Sert's personal issues began to also have an effect on his patrons and gallery owners. According to author Lars Widding, the patrons got tired of the young painter who had such a hard time adapting. In recent years he has painted and starved. Others felt it was not Sert who caused the problems with his patrons but rather the "patrons, who were to represent his art, exploited and swindled the artist instead."

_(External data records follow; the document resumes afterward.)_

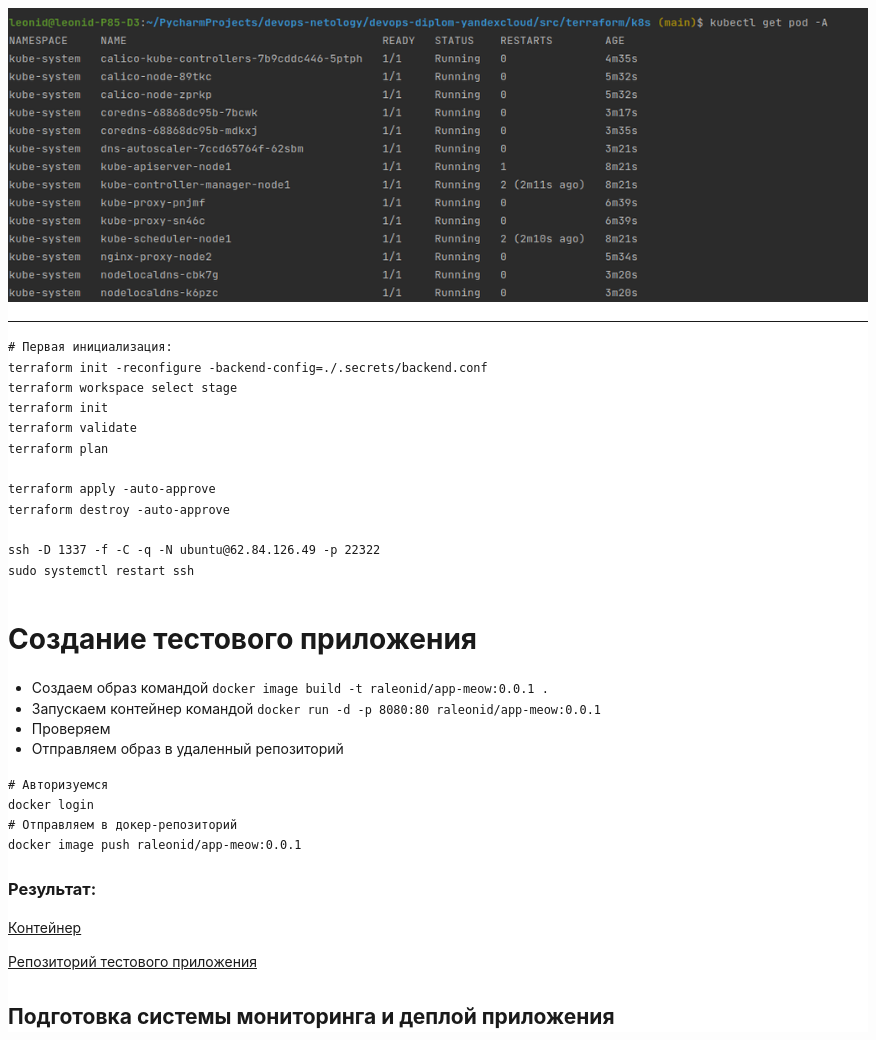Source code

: ![](img/create-k8s-cluster.png)

---
```commandline
# Первая инициализация:
terraform init -reconfigure -backend-config=./.secrets/backend.conf
terraform workspace select stage
terraform init
terraform validate
terraform plan

terraform apply -auto-approve
terraform destroy -auto-approve

ssh -D 1337 -f -C -q -N ubuntu@62.84.126.49 -p 22322
sudo systemctl restart ssh
```

# Создание тестового приложения
* Создаем образ командой ```docker image build -t raleonid/app-meow:0.0.1 .```
* Запускаем контейнер командой ```docker run -d -p 8080:80 raleonid/app-meow:0.0.1```
* Проверяем
* Отправляем образ в удаленный репозиторий 

```commandline
# Авторизуемся
docker login
# Отправляем в докер-репозиторий
docker image push raleonid/app-meow:0.0.1
```
### Результат:
[Контейнер](https://hub.docker.com/repository/docker/raleonid/app-meow)

[Репозиторий тестового приложения](https://github.com/ra-leonid/app-meow)

## Подготовка cистемы мониторинга и деплой приложения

On 22 March 1964, Sert was found dead, probably due to an overdose of sleeping pills. "Lena Eile was not in Sweden when Henri Sert died, but she participated in the memorial exhibition organized at Gummeson's Gallery that year." "It was great, but I felt it was hard with these guys there, who pretended to be his patrons, but who took advantage of him." Author Lars Widding wrote, "Young artist genius died in Stockholm. Why could we not afford to let him live? "

Two memorial exhibitions were held in Stockholm in 1964 and in Copenhagen in 1965. In March 2015, an exhibition of Sert's work was held by Åmells in Stockholm.